Nulled is a cracking community, we already have tons of cracked/nulled tools to offer.
However with the detection we just added, Wordfence will detect the ‘include’ directive above in your PHP source, so even if you haven’t enable image-file scanning, you will still catch all known variants of this infection provided you are running the newest version of Wordfence. Fox-IT has determined that the purpose of the malware is, currently, to engage in black-hat SEO by injecting links to other, presumably malicious, websites into your content. However this infection is sophisticated and it communicates with command and control servers that can instruct it to do a variety of tasks including the ability to upgrade itself. So this is a classic botnet infection which turns all infected websites into drones that can be instructed to do just about anything, from sending spam email to SEO spam to hosting illegal content to performing attacks on other websites. The researchers think they may have identified the location of the author. Inside the code of the malware is a user-agent (browser) check that checks to see if the web browser user-agent equals ‘chishijen12’. If it does, then the application is instructed to output all PHP errors to the browser, presumably for debugging purposes.
Fox-IT found an IP address that is associated with that user-agent and the IP is based in the state of Chisinau in Moldova. The name of the state is similar to the user-agent string, which gives their theory some credence. This infection doesn’t just affect WordPress but affects Drupal and Joomla too.
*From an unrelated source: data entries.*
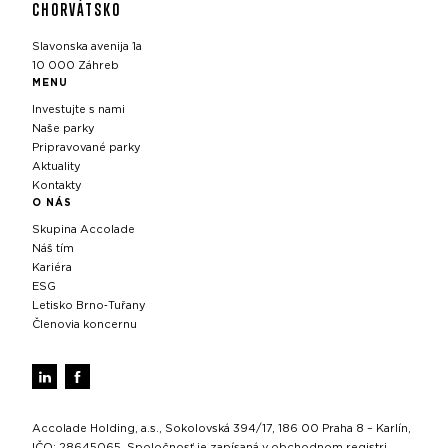
CHORVÁTSKO
Slavonska avenija 1a
10 000 Záhreb
MENU
Investujte s nami
Naše parky
Pripravované parky
Aktuality
Kontakty
O NÁS
Skupina Accolade
Náš tím
Kariéra
ESG
Letisko Brno‑Tuřany
Členovia koncernu
Accolade Holding, a.s., Sokolovská 394/17, 186 00 Praha 8 – Karlín,
IČO: 28645065, Spoločnosť je zapísaná v obchodnom registri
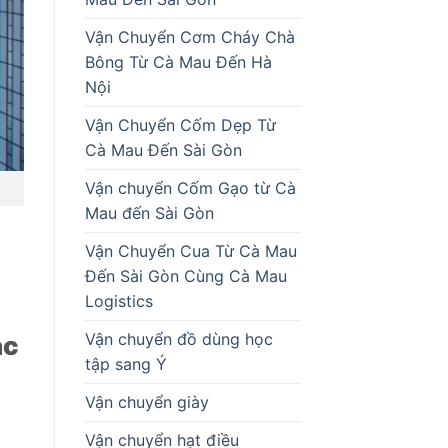
Vận Chuyển Cơm Cháy Chà
Bông Từ Cà Mau Đến Hà
Nội
Vận Chuyển Cốm Dẹp Từ
Cà Mau Đến Sài Gòn
Vận chuyển Cốm Gạo từ Cà
Mau đến Sài Gòn
Vận Chuyển Cua Từ Cà Mau
Đến Sài Gòn Cùng Cà Mau
Logistics
Vận chuyển đồ dùng học
ác
tập sang Ý
Vận chuyển giày
Vận chuyển hạt điều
The detection we’ve added will actually detect the infection in Drupal or Joomla source code too if that lives under your WordPress directory.
If you’re an enterprise customer and are using an IDS like Snort or the EmergingThreats ruleset, Fox-IT have created Snort signatures which are in the whitepaper and I see that EmergingThreats have updated their open ruleset today to detect this. You can find the and it includes quite a bit of technical detail if you’re a developer or information security researcher. Please help spread the word about the danger involved in downloading or distributing nulled scripts and help keep the community safe. George November 21, 2014 at 10:30 pm What would we do without Wordfence? Thanks for the effort. Regarding themes, absolutely no good idea to use free themes.
Besides base64 code in the footer and embedded affiliate links nobody needs, we now have a 'new' threat. Although, embedding malicious code into image files isn't that new, the way this works is pretty sophisticated.
I sure hope they catch this knucklehead and put him out of business. Last but not least; why isn't Wordfence a core part of Wordpress? Matt December 15, 2014 at 3:34 pm @Graham, I recently started having major issues with redirects and spam groups, etc after switching to a premium ThemeForest theme that starts with 'K' (same price as you mentioned). Does the theme you are referring fit this? If so, and to prevent tarnishing the developer in case it's just a bad extension they packaged with it, can you verify and tell me what the theme name ends with? If we're both having the same issues with the same theme, I'm going to request they fix it ASAP or refund my money and leave a proper review for it.